The Ramanujan case is not, unluckily, the only instance which shows OUP India crawling when asked to bend. A brief foray into publishing history shows a consistency in their response pattern when assaulted by numbskull vice-chancellors and their ilk. A few months before I left the OUP, I had signed on an excellent legal monograph by the German legal sociology scholar, Hans Dembowski. In 2001, soon after publishing his book, Taking the State to Court, OUP India apologized to the Calcutta High Court and withdrew the book instead of defending either it or the author (a first-rate German scholar who later put the book online). Two years later came the James Laine controversy. Same brick-throwers, same response: book withdrawn, apology tendered, academics left feeling betrayed.

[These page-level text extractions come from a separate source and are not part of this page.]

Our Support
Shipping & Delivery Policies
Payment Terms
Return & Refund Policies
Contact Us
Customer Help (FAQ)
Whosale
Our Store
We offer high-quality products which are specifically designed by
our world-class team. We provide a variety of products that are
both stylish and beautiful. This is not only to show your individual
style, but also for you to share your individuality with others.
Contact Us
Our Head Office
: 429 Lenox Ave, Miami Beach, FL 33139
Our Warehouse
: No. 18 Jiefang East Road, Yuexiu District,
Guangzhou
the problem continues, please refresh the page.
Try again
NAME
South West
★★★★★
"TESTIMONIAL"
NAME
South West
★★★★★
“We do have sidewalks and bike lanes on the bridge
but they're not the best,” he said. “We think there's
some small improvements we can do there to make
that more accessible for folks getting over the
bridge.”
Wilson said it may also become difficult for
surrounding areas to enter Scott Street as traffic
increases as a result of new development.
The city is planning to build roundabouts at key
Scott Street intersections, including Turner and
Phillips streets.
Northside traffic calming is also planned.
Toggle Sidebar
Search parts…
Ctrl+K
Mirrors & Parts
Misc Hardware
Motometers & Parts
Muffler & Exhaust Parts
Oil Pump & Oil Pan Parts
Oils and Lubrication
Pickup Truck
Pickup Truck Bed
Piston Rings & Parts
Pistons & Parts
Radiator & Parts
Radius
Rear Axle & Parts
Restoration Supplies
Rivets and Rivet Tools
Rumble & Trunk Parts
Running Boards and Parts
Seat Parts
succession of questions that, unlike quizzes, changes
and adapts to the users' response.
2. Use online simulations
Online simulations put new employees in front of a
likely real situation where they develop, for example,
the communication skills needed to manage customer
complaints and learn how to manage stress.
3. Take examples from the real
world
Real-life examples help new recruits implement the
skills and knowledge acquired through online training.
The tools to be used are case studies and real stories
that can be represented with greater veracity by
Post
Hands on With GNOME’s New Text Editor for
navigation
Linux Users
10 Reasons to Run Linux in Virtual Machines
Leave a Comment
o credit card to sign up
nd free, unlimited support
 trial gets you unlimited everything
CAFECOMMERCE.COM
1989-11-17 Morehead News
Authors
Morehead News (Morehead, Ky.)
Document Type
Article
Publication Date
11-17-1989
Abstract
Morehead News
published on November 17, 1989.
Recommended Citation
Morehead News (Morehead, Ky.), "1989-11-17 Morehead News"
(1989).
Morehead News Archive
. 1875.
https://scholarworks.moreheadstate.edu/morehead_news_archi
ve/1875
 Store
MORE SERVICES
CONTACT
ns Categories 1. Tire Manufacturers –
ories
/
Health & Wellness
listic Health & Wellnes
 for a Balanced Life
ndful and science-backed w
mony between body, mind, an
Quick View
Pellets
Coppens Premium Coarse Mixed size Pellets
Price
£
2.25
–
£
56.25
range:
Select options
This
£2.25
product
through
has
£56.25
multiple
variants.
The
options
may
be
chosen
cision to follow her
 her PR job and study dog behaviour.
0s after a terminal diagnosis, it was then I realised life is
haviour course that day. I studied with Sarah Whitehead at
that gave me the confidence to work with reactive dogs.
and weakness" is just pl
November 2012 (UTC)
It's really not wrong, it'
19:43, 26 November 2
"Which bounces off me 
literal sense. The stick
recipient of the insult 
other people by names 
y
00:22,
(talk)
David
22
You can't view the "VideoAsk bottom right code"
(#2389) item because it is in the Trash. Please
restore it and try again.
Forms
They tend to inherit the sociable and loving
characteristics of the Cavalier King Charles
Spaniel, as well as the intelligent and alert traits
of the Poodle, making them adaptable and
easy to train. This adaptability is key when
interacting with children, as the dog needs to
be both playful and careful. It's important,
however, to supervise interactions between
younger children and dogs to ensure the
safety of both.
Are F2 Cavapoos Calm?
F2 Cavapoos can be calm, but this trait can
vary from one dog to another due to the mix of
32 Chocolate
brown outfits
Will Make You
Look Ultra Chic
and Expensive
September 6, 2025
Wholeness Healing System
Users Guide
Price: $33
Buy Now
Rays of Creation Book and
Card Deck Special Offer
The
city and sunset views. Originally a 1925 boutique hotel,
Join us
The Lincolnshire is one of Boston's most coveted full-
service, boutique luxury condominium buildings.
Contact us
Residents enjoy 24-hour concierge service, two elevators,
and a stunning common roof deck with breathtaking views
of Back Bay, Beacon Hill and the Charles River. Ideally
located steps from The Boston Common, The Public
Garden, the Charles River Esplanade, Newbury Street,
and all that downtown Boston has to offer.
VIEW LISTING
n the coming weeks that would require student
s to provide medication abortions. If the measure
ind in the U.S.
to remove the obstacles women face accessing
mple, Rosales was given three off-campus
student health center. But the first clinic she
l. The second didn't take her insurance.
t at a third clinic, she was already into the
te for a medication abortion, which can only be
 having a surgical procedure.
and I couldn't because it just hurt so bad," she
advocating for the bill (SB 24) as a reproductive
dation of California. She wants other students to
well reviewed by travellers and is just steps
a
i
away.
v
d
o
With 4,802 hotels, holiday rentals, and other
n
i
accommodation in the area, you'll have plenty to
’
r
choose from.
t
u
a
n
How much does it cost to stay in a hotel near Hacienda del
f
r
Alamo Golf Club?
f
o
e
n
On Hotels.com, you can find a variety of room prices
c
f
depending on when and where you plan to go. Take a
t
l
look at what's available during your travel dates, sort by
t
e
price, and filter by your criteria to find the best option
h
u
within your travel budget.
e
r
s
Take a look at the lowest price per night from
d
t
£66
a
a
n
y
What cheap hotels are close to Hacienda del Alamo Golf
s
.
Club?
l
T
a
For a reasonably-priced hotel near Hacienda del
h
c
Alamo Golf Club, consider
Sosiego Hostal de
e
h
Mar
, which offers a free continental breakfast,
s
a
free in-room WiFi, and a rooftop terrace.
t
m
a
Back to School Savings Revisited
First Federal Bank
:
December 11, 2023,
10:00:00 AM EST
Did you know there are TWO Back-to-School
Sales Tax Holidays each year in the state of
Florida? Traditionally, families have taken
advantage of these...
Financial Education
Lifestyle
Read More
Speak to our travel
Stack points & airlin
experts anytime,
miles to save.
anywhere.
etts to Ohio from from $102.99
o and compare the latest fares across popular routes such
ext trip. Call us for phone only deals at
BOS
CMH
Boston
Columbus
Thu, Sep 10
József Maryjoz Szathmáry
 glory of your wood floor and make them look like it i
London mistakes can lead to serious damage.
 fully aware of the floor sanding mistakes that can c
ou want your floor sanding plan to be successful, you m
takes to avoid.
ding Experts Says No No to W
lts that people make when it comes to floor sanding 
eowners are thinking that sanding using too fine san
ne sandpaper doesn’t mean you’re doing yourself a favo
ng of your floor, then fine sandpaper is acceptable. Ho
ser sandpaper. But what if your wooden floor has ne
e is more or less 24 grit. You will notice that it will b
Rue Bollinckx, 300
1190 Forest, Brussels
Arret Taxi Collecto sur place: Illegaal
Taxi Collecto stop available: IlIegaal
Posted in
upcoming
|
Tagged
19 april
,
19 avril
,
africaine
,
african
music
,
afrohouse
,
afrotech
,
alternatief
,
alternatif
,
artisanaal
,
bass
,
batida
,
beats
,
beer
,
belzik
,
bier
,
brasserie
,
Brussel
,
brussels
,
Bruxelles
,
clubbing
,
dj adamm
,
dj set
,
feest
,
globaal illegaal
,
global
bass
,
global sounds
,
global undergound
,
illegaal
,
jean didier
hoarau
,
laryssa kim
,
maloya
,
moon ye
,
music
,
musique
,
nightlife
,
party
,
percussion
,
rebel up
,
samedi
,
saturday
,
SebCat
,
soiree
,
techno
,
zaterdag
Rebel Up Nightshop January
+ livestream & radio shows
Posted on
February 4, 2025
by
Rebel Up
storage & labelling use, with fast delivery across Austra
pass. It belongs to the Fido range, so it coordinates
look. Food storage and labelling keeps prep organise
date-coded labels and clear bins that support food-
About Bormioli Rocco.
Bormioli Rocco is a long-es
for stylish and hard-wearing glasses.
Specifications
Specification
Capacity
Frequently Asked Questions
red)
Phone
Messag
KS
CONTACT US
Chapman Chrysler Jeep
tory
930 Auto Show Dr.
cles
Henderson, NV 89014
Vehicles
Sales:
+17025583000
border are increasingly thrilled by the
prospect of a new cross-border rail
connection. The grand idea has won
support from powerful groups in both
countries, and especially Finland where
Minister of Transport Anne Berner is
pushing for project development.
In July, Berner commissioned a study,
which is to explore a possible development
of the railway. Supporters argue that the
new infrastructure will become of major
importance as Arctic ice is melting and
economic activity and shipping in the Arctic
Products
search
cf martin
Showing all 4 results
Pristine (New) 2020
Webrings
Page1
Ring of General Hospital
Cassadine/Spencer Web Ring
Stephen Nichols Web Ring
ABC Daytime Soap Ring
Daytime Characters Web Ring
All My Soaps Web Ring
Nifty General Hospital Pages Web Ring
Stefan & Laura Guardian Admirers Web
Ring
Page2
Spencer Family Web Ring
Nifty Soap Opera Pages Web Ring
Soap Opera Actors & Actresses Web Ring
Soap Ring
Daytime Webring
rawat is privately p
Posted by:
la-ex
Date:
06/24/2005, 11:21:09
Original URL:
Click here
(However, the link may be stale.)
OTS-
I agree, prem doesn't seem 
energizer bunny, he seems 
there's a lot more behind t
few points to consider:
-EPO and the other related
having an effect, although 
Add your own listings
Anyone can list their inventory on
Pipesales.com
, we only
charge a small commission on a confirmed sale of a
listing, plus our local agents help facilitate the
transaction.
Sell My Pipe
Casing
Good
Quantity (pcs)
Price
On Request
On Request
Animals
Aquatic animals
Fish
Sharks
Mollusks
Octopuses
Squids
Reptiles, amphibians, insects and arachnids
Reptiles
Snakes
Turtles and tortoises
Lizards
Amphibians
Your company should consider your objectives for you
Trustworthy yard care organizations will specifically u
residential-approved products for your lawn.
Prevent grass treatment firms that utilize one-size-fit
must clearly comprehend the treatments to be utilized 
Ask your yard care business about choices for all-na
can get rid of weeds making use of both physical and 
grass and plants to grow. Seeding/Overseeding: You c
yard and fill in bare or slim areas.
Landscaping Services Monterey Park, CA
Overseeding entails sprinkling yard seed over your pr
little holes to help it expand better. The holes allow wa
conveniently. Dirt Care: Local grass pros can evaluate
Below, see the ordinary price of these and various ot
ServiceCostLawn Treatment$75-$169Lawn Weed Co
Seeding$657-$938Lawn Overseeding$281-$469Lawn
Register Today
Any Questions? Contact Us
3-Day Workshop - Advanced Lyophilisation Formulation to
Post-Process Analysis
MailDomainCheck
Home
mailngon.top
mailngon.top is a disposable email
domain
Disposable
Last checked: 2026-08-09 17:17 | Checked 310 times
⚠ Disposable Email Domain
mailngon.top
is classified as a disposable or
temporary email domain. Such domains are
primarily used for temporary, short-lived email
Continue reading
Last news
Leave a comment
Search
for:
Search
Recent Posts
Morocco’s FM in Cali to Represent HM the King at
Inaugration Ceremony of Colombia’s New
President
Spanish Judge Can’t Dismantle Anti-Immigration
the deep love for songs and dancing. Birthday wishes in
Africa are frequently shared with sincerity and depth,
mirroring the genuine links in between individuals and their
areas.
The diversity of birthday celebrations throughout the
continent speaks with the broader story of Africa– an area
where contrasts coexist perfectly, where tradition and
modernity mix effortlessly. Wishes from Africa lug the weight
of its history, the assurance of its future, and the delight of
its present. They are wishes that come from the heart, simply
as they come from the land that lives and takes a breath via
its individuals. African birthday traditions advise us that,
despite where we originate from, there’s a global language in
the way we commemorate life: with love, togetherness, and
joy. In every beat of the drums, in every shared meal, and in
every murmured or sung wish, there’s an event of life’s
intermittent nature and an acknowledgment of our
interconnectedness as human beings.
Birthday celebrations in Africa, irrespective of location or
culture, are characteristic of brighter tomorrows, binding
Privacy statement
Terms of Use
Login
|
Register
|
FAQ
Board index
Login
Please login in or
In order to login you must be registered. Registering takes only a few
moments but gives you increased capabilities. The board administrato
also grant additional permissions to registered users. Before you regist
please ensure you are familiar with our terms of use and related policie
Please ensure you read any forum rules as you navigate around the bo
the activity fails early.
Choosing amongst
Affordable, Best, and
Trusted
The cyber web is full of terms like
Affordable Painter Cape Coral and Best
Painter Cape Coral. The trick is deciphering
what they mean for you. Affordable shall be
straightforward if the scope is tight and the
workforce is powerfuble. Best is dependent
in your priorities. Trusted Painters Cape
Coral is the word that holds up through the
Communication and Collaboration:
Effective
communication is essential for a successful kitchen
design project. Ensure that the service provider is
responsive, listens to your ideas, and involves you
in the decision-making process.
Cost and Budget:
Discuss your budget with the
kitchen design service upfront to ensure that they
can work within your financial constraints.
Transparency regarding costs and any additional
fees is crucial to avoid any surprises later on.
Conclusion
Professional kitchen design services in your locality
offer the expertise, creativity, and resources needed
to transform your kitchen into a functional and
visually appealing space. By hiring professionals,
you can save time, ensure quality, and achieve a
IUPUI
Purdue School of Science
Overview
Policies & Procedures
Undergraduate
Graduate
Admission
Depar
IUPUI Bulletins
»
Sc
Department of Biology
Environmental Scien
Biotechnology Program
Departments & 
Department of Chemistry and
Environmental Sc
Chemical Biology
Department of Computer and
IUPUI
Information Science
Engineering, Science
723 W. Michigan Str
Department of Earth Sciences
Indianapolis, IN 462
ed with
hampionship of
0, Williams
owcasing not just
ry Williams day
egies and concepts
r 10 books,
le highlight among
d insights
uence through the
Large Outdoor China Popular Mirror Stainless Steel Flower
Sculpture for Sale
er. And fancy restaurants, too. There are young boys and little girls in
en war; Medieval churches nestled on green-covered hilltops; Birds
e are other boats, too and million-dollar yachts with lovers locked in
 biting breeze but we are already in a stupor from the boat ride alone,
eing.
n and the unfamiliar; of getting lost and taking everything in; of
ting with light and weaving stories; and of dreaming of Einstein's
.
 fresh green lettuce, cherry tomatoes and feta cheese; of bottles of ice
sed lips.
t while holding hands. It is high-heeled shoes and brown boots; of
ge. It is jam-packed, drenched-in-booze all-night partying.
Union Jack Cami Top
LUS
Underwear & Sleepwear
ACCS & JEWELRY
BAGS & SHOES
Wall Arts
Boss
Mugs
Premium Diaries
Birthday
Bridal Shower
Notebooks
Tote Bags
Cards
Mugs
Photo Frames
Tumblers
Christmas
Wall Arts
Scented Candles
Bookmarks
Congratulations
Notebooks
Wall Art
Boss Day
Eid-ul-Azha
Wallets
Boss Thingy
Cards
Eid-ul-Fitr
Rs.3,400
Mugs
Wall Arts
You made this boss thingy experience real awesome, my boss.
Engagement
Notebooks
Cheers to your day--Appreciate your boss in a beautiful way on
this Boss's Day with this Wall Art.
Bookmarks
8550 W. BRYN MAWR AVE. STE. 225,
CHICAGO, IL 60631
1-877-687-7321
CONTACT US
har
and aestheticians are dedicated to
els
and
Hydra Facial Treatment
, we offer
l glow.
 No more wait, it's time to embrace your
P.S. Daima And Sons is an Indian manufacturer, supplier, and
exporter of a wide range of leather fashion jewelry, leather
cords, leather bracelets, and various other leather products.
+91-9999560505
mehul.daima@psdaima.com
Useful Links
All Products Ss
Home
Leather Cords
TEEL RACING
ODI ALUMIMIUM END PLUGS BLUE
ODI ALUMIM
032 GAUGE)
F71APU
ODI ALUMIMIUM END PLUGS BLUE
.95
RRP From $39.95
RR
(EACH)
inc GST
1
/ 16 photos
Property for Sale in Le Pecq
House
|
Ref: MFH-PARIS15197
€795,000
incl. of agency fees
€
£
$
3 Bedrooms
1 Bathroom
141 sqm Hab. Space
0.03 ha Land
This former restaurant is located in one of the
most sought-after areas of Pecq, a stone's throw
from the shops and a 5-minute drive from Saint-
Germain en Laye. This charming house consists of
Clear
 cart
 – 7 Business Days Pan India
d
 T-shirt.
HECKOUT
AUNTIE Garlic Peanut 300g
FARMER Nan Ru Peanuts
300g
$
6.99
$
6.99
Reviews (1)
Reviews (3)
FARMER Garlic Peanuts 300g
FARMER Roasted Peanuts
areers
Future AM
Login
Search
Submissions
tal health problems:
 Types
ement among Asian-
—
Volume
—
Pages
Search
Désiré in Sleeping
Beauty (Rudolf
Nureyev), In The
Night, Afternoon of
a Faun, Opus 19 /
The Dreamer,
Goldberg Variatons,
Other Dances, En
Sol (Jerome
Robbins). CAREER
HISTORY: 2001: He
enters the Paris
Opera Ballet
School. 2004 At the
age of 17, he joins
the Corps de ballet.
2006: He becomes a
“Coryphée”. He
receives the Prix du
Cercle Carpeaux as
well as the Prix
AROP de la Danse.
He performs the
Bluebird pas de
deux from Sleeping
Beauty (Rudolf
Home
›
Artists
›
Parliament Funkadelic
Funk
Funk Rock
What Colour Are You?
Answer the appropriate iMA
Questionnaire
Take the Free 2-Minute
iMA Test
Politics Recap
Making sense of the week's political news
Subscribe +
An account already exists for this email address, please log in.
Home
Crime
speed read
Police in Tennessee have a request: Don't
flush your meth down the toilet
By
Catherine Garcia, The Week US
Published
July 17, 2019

The case for mounting a defence of Dembowski and Laine earlier, and Ramanujan now, is not just very strong, it is absolutely required. It ought to be any self-respecting press’s first response to say it will defend what it has published. Unfortunately, the OUP’s actions in court, and vis-à-vis its own scholarly constituency, seem to suggest the philosophy of a myopic accountant who sees books as fodder for a cash till, not as ideological artefacts by great writers who can feel either supported or betrayed. In all these cases, the publisher’s instinctive reaction seems to have been to apologize and withdraw the book. In fact, both the Bombay High Court and the Supreme Court threw out Maharashtra state’s case against Laine —but much after OUP’s instant apology and withdrawal of the book. It would seem excusable, though far from commendable, if a small press were to try worming its way out of prolonged and crippling litigation; but if, in addition to being big, you’re the pre-eminent scholarly publisher in your world, your every move is a statement of your ideology and must be carefully thought through. If a publisher with enormous resources sidles apologetically out of court, it will be interpreted as having said: “Let fascism rule, we haven’t the stomach to fight it.”
To say this, even implicitly, can enormously injure a publishing reputation. And this is damage that cannot be compensated for by the size of a publisher’s holdings — as Rupert Murdoch has been finding out. OUP India, which celebrates its centenary next year, is unlikely to become India’s News of the World. But when quite a lot of people even begin to exclaim, “How are the mighty fallen!” it would be sensible for any publisher to listen carefully: a trickle can grow suddenly into a deluge.